=== THE TASK ===
Write out exactly the lines of the entries below from the one holding "2 | PHASE | |" to the one holding "Low side gate driver supply reference |", inclusive, and leave out all other lines.

········

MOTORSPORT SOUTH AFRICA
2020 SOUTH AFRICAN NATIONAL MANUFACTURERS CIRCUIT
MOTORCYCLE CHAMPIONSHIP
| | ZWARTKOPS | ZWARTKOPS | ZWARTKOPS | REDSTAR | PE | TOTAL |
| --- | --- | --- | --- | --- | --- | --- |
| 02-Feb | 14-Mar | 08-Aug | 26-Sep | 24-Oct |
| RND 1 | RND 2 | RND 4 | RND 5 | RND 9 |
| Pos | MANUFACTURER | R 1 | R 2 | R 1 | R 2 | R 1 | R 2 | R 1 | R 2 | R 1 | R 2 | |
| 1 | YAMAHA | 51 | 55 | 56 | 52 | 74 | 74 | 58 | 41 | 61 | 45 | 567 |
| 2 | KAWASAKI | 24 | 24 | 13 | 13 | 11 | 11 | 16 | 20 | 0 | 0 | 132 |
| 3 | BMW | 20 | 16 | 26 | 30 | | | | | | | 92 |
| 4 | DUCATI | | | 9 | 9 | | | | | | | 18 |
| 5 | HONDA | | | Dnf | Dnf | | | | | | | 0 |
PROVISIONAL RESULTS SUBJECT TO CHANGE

········

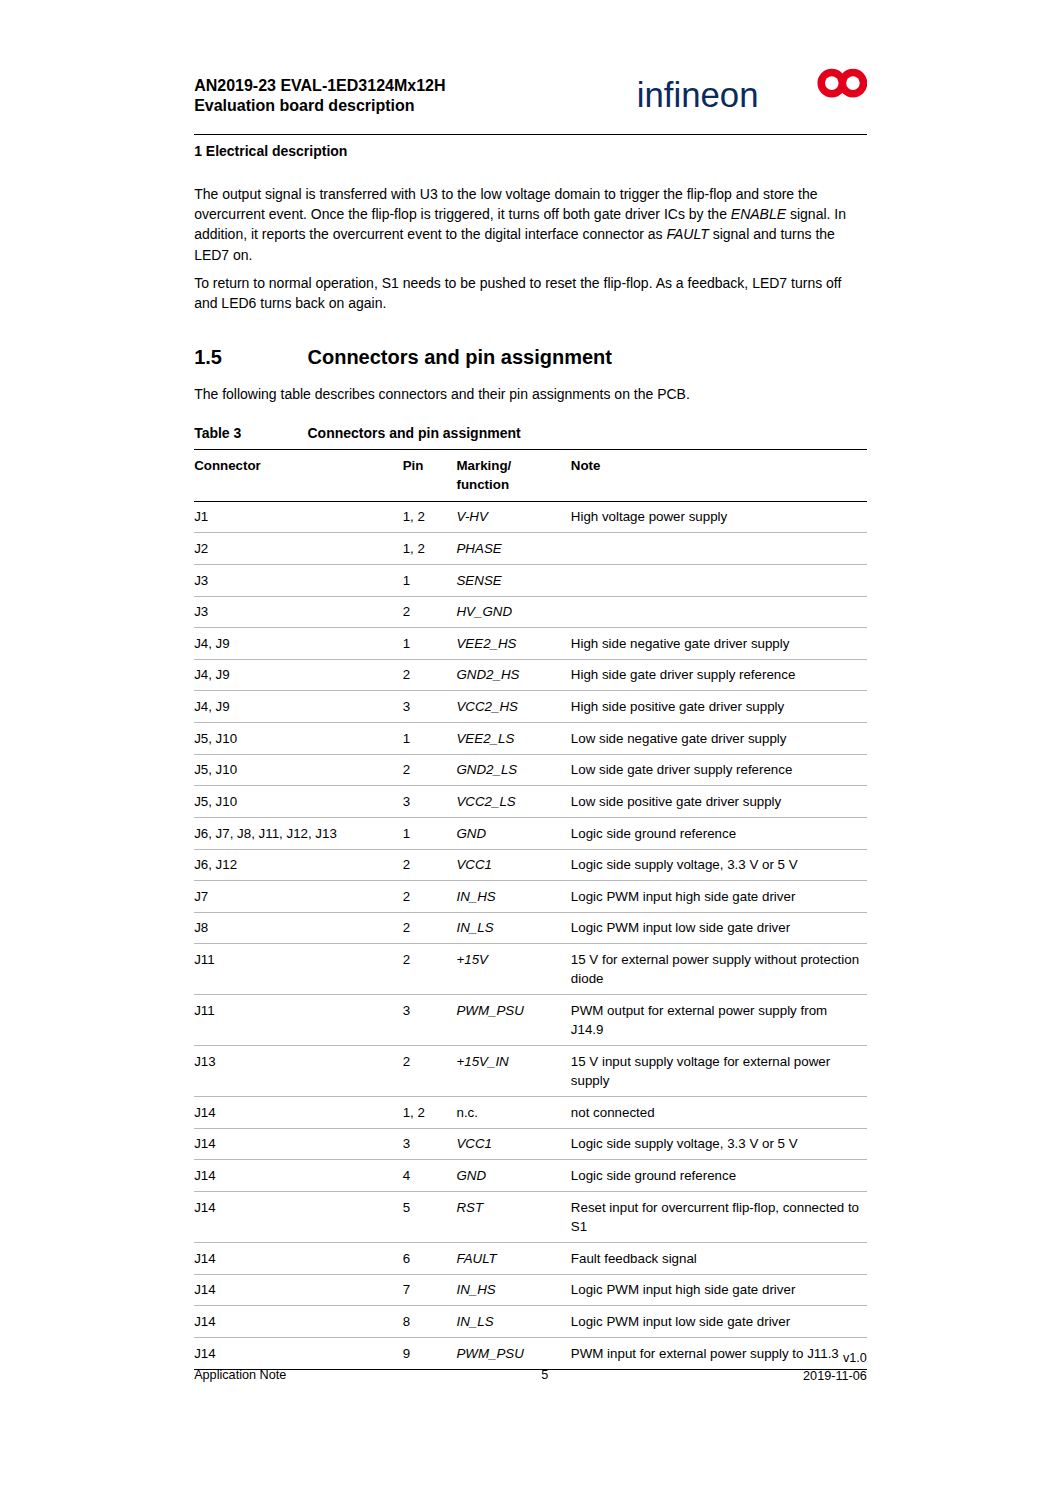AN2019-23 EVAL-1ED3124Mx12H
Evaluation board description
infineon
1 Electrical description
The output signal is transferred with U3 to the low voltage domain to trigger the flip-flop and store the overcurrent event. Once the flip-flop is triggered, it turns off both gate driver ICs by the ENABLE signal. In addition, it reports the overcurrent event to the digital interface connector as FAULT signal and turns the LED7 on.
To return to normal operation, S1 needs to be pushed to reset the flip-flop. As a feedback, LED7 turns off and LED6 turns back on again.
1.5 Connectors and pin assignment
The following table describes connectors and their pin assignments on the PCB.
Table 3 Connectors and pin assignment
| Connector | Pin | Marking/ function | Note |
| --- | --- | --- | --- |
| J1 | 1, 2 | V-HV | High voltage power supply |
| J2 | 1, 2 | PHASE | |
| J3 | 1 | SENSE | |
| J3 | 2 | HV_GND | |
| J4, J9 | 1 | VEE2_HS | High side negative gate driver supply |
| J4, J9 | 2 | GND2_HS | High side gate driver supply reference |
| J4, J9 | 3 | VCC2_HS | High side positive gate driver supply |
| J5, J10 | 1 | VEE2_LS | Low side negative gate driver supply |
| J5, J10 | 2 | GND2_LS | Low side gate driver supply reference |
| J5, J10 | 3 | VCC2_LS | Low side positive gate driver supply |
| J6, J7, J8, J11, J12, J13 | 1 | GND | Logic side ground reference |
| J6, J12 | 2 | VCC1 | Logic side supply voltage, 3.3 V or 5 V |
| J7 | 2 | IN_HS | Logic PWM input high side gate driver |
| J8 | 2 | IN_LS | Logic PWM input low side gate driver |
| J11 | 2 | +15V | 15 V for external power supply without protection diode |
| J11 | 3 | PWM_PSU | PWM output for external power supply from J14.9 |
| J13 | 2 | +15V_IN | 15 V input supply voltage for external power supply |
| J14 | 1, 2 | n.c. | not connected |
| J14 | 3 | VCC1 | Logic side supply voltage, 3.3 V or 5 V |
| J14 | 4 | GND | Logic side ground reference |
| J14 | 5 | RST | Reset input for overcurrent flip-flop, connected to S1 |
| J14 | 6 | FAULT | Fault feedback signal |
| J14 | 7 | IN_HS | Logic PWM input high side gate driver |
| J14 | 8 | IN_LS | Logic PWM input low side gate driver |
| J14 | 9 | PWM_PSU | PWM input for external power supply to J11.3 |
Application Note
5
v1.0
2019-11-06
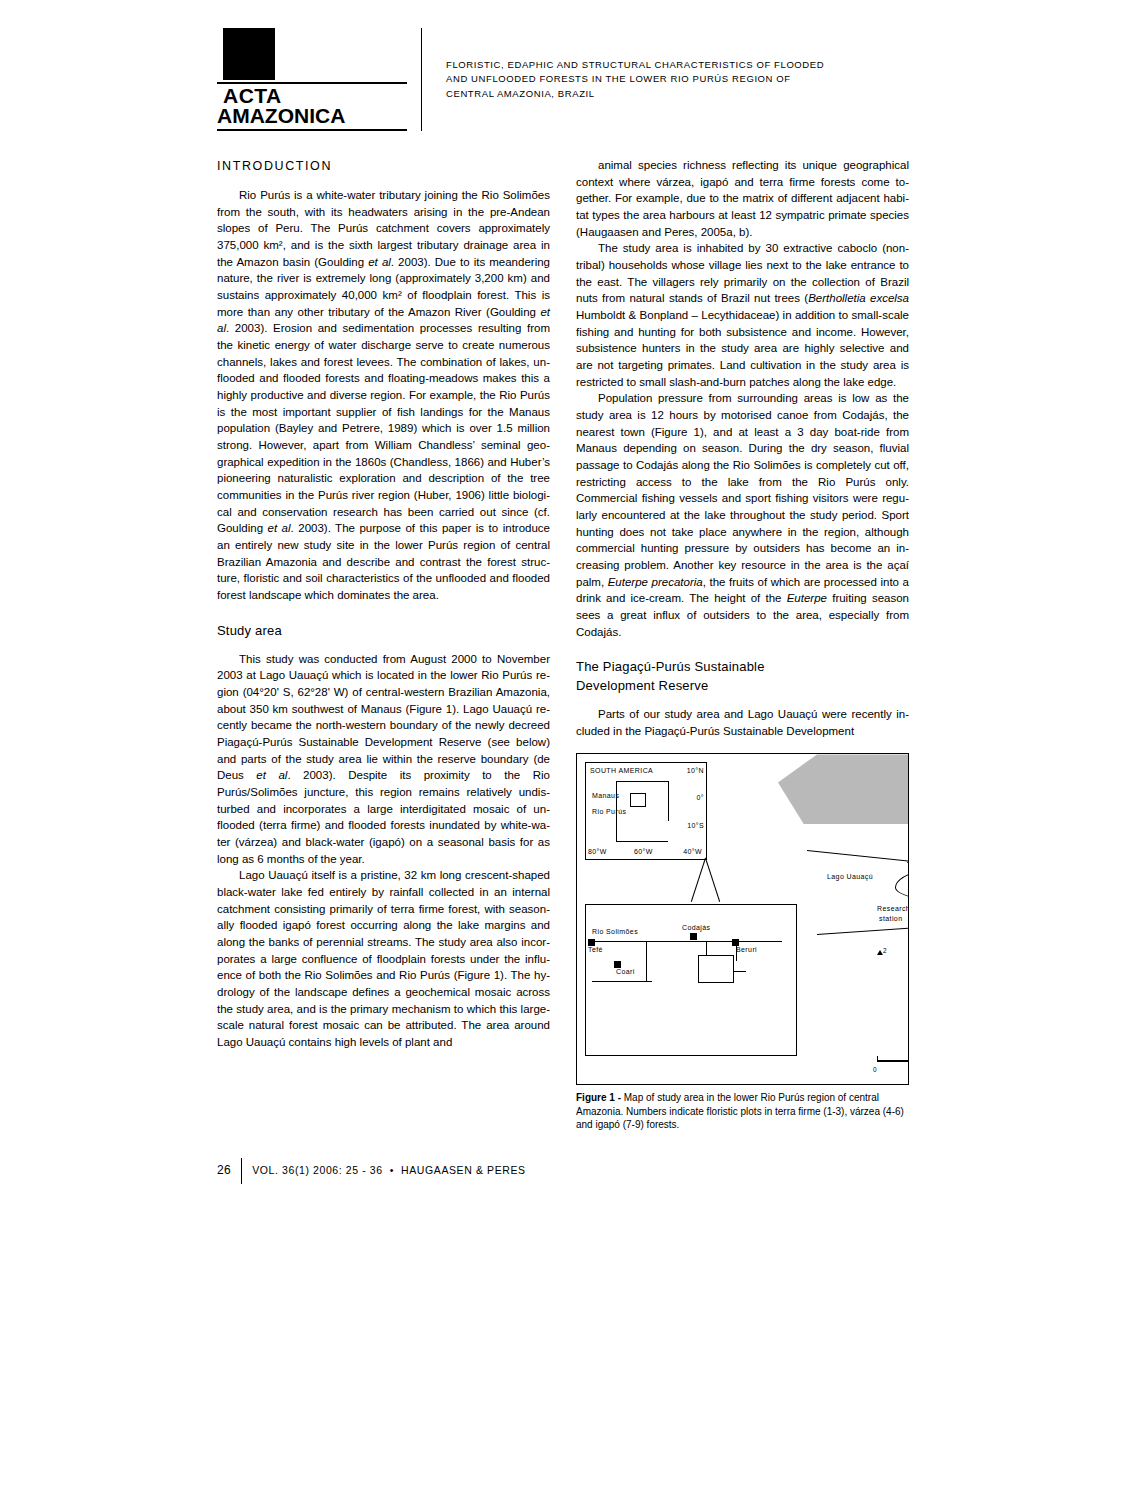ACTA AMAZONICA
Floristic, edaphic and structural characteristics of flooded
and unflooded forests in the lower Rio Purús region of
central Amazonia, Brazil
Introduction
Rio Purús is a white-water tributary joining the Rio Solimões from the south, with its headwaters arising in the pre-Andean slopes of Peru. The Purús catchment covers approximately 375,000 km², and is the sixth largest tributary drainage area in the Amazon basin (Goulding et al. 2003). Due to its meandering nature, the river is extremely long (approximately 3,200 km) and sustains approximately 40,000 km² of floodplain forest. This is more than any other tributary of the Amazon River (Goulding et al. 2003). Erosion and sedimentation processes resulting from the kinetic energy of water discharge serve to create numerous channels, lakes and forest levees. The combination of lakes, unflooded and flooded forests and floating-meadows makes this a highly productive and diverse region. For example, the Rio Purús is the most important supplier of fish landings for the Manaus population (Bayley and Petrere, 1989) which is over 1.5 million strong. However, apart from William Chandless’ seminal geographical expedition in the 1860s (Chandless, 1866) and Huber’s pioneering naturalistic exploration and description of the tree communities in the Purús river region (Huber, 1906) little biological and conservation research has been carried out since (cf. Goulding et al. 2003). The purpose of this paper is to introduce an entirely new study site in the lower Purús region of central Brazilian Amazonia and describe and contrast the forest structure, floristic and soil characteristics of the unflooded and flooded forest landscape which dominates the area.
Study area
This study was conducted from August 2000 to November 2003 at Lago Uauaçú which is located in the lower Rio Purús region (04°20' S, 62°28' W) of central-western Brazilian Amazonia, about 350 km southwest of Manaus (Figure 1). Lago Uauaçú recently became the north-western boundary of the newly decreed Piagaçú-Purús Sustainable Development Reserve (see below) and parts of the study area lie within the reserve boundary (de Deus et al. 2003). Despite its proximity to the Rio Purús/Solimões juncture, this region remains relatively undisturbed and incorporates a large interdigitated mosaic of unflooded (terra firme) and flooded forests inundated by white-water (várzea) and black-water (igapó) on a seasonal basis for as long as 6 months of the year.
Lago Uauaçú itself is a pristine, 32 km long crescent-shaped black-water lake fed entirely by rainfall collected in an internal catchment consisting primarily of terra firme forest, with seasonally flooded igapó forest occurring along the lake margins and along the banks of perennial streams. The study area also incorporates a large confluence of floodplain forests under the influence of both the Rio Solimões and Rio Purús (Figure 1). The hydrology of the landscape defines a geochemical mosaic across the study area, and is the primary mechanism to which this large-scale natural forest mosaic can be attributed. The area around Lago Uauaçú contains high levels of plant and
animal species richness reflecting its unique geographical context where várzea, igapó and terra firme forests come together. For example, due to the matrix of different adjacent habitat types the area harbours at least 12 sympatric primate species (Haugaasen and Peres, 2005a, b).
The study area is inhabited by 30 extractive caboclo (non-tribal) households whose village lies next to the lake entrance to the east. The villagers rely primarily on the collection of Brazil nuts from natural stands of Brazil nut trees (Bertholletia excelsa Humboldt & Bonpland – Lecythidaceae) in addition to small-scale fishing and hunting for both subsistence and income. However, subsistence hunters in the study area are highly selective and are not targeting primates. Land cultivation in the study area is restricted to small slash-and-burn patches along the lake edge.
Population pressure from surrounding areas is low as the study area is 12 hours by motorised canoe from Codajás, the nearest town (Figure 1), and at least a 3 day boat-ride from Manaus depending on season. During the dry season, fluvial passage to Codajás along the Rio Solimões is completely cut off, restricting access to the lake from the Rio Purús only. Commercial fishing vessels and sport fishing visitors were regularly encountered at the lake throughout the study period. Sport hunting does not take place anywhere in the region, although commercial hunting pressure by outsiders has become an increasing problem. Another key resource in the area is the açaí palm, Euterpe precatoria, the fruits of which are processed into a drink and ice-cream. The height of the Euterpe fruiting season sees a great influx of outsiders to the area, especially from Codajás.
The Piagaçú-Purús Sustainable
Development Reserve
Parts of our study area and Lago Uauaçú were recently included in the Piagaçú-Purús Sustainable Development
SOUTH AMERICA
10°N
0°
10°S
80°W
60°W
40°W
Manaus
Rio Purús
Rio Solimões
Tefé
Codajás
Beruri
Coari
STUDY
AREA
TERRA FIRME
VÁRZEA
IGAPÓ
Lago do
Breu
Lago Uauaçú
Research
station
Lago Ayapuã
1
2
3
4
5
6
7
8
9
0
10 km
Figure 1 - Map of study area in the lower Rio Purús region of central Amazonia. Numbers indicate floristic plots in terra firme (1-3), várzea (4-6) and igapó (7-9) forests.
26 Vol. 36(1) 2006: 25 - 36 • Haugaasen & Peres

········

=== ANSWER TO THIS PROBLEM ===
| J2 | 1, 2 | PHASE | |
| J3 | 1 | SENSE | |
| J3 | 2 | HV_GND | |
| J4, J9 | 1 | VEE2_HS | High side negative gate driver supply |
| J4, J9 | 2 | GND2_HS | High side gate driver supply reference |
| J4, J9 | 3 | VCC2_HS | High side positive gate driver supply |
| J5, J10 | 1 | VEE2_LS | Low side negative gate driver supply |
| J5, J10 | 2 | GND2_LS | Low side gate driver supply reference |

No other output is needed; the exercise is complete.